Parallels Desktop: Özellikle macOS kullanıcıları için tasarlanmış olan Parallels Desktop, Windows ve diğer işletim sistemlerini Mac üzerinde çalıştırmak için popüler bir çözümdür.
QEMU: KVM ile birlikte kullanılabilen açık kaynaklı Type 2 hypervisordur. Özellikle KVM tabanlı sanallaştırma ortamlarında emülasyon ve sanallaştırma sağlar.
KVM (Kernel-based Virtual Machine), Linux çekirdeğine entegre bir hypervisordur ve hem Type 1 hem de Type 2 hypervisor özelliklerini taşır. KVM, esasen bir Linux çekirdeği modülü olarak çalışır ve Linux tabanlı sistemleri birer hypervisor haline getirir. KVM’nin sağladığı bazı avantajlar şunlardır:
Açık Kaynak: KVM, açık kaynak kodlu bir çözümdür ve bu da kullanıcıların esnek bir şekilde özelleştirme yapmasına olanak tanır.
Performans: Doğrudan Linux çekirdeğiyle entegre çalıştığı için yüksek performans sunar.
Esneklik: KVM, QEMU gibi araçlarla birlikte kullanıldığında, hem emülasyon hem de sanallaştırma işlevlerini yerine getirebilir.
KVM, büyük veri merkezlerinden bireysel kullanıcılara kadar geniş bir kullanıcı tabanı tarafından tercih edilmektedir. OpenStack, Proxmox VE, oVirt, RHV, Virtuozzo, Virt-Manager, Kimchi, Archipel, CloudStack, Ganeti, OpenNebula, HyperVM ve Sybelle SDDC Platform (BTS Group) gibi platformlar, KVM tabanlı sanallaştırma çözümleri sunar.

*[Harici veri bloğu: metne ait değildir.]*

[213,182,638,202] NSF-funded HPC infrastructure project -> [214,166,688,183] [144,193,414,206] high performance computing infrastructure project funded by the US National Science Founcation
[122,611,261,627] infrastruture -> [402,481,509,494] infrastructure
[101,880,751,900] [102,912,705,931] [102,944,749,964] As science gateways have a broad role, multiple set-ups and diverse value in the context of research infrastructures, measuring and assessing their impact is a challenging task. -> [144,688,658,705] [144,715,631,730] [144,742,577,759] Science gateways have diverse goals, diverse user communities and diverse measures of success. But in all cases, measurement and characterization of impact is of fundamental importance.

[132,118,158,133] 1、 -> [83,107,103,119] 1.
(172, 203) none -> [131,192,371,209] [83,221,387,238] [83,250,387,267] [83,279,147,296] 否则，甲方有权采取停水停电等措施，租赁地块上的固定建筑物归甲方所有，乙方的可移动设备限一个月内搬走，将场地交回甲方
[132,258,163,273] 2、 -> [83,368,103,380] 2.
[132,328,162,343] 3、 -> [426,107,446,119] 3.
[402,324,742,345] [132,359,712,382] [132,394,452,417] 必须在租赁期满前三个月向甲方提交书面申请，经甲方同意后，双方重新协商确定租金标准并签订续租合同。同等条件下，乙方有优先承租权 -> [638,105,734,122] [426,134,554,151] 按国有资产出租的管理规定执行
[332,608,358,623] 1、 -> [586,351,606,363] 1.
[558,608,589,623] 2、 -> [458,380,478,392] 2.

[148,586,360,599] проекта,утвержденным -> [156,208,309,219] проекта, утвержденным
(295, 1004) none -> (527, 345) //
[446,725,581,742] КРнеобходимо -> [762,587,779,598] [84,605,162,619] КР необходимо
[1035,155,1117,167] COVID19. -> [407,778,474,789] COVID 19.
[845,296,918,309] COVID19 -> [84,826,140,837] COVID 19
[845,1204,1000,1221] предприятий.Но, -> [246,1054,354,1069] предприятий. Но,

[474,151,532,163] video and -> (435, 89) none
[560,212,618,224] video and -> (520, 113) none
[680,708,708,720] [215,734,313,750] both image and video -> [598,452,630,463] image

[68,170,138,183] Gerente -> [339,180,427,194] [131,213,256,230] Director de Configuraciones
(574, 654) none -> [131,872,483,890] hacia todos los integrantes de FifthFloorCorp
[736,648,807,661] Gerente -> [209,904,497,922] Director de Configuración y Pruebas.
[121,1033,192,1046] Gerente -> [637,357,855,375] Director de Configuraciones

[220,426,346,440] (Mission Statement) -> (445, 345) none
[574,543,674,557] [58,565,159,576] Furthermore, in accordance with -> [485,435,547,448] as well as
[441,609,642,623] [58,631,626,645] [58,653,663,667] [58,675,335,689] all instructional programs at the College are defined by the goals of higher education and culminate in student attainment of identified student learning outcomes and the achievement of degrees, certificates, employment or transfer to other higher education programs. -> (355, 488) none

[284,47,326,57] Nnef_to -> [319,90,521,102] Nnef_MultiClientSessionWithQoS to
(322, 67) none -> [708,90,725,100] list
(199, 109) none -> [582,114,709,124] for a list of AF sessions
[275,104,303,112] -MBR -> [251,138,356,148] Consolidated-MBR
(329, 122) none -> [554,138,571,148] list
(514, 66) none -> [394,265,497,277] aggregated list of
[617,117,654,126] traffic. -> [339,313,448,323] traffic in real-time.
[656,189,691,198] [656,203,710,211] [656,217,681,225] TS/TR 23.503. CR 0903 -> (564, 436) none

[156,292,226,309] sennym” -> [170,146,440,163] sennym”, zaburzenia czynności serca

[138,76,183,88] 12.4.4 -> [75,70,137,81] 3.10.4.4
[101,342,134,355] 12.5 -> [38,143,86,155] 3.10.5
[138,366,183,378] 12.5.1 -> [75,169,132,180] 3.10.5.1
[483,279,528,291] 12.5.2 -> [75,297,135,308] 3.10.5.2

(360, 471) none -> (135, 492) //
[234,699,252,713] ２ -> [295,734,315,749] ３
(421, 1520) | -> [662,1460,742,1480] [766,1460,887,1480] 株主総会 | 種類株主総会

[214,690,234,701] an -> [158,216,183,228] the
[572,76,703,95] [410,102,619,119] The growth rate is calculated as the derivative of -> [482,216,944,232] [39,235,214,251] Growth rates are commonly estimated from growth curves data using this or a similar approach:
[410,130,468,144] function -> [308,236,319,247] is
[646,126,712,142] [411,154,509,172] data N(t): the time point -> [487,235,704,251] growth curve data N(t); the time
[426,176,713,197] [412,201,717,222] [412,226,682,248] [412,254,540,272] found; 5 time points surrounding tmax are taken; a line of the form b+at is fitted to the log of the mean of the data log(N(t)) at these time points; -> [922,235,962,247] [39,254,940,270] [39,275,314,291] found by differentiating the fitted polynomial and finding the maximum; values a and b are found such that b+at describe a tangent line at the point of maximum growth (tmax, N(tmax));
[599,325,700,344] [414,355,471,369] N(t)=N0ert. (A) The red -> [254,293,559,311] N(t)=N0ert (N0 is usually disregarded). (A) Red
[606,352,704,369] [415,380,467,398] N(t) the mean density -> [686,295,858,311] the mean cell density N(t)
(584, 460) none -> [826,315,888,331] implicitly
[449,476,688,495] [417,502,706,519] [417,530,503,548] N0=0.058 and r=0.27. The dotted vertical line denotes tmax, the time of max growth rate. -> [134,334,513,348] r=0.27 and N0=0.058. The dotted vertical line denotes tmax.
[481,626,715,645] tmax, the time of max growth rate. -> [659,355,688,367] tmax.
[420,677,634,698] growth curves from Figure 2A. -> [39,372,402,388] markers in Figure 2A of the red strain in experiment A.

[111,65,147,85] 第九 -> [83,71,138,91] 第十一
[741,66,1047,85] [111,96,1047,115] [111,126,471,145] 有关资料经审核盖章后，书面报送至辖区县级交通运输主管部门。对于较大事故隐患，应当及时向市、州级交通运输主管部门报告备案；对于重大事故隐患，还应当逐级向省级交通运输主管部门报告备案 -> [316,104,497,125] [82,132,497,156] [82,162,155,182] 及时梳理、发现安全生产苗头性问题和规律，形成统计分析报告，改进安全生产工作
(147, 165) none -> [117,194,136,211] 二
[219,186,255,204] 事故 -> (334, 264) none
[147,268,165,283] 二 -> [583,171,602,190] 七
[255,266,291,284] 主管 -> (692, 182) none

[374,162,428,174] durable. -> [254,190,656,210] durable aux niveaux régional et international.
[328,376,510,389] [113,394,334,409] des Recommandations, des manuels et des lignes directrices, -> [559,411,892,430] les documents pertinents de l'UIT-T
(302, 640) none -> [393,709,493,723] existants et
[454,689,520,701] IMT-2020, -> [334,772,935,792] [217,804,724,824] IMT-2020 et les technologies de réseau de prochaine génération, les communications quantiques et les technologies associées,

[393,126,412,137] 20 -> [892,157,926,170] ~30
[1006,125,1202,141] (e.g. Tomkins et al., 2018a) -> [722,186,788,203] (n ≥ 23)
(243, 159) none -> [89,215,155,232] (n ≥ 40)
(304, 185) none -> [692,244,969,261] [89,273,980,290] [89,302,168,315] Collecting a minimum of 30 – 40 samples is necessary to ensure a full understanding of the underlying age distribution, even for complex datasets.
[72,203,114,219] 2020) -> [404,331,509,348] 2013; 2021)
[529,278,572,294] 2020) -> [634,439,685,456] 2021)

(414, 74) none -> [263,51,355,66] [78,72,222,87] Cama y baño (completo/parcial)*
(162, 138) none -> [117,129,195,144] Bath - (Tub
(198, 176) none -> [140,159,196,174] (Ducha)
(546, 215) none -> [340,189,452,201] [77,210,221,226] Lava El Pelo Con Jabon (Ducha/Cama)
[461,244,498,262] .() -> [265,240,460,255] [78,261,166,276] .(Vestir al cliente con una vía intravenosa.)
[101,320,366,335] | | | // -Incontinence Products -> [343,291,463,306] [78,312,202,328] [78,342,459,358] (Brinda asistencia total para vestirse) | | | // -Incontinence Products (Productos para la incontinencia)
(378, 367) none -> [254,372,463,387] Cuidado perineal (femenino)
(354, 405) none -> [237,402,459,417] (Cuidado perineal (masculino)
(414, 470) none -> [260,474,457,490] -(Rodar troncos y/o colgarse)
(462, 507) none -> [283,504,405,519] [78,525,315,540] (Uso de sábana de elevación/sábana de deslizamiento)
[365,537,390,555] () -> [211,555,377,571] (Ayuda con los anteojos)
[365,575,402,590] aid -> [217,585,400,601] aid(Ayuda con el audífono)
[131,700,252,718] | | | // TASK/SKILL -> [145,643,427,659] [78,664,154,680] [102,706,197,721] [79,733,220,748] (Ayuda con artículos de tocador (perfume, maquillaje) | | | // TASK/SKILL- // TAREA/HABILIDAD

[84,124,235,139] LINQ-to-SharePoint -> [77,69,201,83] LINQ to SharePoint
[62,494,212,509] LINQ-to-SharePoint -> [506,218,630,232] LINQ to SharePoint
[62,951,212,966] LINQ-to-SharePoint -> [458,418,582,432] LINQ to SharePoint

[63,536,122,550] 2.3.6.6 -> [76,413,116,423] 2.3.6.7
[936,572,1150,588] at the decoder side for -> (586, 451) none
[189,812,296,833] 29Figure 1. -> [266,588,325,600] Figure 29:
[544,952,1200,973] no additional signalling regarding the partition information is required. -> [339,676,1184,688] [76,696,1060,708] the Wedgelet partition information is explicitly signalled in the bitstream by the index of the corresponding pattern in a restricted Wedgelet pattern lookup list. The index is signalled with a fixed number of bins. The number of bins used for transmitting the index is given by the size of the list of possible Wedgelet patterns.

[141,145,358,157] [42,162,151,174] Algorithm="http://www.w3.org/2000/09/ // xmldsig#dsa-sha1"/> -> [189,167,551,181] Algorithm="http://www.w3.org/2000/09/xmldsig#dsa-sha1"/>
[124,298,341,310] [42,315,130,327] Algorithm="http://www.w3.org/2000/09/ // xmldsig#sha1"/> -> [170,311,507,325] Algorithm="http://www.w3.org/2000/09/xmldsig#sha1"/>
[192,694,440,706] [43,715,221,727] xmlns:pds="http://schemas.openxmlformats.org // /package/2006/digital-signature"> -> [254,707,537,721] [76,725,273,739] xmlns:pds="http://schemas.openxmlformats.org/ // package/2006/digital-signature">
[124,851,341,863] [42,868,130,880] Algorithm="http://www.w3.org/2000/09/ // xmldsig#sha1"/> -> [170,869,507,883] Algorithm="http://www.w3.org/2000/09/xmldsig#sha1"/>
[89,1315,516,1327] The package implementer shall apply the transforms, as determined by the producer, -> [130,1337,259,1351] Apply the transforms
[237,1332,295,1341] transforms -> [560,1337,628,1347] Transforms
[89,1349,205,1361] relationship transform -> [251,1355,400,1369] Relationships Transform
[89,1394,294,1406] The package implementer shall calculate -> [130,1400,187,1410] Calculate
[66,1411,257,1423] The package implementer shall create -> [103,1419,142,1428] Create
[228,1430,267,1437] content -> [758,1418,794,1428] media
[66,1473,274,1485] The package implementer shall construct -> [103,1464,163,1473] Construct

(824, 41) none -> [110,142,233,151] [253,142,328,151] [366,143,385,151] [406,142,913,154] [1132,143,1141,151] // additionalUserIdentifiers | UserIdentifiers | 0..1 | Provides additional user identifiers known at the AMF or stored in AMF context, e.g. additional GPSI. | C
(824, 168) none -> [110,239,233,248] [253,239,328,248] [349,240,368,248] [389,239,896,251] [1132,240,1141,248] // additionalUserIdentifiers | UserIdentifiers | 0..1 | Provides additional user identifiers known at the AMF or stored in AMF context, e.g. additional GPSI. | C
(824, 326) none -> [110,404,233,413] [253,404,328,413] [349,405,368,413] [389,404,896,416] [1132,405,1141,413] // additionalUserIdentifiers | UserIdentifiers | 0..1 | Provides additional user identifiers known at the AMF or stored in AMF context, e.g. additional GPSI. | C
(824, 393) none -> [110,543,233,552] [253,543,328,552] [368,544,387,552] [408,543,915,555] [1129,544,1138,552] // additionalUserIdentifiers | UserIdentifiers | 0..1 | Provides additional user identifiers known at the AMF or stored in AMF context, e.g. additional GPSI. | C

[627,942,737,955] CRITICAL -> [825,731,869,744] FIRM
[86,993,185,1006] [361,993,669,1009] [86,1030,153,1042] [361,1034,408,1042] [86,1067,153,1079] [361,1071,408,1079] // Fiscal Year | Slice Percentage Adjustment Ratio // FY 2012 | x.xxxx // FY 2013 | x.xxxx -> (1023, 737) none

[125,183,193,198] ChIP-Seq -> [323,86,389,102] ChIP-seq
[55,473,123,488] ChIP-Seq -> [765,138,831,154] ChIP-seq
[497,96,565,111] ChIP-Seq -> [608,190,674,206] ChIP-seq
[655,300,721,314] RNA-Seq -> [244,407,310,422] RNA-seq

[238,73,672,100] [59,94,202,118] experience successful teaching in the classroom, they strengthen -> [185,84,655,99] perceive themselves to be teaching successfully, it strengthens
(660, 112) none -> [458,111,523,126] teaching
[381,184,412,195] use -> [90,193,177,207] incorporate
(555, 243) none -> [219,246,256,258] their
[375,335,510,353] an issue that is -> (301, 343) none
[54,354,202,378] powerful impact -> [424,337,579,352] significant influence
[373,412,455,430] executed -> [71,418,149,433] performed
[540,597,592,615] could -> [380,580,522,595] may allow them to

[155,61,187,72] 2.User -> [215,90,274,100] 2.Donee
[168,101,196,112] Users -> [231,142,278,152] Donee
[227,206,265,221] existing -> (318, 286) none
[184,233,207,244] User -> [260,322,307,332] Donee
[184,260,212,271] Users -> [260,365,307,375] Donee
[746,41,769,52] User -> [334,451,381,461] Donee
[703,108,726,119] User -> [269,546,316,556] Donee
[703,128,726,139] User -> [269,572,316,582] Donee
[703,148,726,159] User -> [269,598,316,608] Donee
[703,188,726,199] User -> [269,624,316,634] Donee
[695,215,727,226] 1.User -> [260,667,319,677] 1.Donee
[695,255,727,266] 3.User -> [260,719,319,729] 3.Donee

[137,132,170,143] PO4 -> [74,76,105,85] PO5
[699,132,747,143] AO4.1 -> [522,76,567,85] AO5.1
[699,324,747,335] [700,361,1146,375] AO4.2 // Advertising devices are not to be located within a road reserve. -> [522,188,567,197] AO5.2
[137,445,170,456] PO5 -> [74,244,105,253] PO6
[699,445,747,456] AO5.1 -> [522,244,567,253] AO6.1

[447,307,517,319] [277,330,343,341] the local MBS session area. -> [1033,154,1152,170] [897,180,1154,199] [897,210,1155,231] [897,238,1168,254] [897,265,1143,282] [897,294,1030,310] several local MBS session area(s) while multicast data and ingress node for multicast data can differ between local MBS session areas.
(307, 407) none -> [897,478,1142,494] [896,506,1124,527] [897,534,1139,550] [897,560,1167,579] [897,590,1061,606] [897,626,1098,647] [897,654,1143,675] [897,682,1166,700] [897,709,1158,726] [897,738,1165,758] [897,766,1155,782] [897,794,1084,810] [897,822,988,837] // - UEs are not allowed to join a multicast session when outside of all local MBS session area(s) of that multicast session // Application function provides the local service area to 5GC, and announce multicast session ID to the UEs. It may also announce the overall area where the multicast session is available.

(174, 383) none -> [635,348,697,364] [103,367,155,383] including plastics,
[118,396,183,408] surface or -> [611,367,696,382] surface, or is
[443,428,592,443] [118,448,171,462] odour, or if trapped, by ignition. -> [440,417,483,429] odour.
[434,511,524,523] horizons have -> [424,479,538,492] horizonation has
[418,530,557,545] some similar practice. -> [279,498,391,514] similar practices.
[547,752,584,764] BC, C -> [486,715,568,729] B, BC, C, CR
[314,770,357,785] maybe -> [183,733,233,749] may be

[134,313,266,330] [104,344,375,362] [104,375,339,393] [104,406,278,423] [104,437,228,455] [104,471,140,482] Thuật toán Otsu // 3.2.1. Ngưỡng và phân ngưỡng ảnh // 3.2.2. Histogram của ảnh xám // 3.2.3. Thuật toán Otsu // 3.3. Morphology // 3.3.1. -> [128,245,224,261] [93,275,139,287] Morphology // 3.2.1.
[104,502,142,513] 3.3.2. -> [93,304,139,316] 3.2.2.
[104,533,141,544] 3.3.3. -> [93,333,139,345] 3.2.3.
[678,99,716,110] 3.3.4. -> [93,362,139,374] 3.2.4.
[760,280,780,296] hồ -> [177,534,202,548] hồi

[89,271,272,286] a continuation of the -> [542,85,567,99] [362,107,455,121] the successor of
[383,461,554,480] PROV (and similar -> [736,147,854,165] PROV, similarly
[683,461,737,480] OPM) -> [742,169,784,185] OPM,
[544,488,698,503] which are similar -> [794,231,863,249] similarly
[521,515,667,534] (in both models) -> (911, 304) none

Hypervisor teknolojisi, modern bilişim altyapılarının temel taşlarından biri olarak, fiziksel donanımı daha verimli kullanmamıza ve farklı işletim sistemlerini izole bir şekilde çalıştırmamıza olanak tanır. Type 1 hypervisorlar, yüksek performans ve güvenlik gerektiren büyük ölçekli ortamlar için ideal iken, Type 2 hypervisorlar, esneklik ve kolaylık sağlayan bireysel kullanıcılar ve geliştiriciler için bir çözüm sunar. KVM tabanlı hypervisorlar ise, açık kaynak topluluğu tarafından desteklenen güçlü ve esnek bir sanallaştırma çözümü olarak öne çıkar. Her iki hypervisor tipi de kendi kullanım senaryolarına uygun özellikler sunar ve sanallaştırma dünyasının vazgeçilmez bir parçasıdır.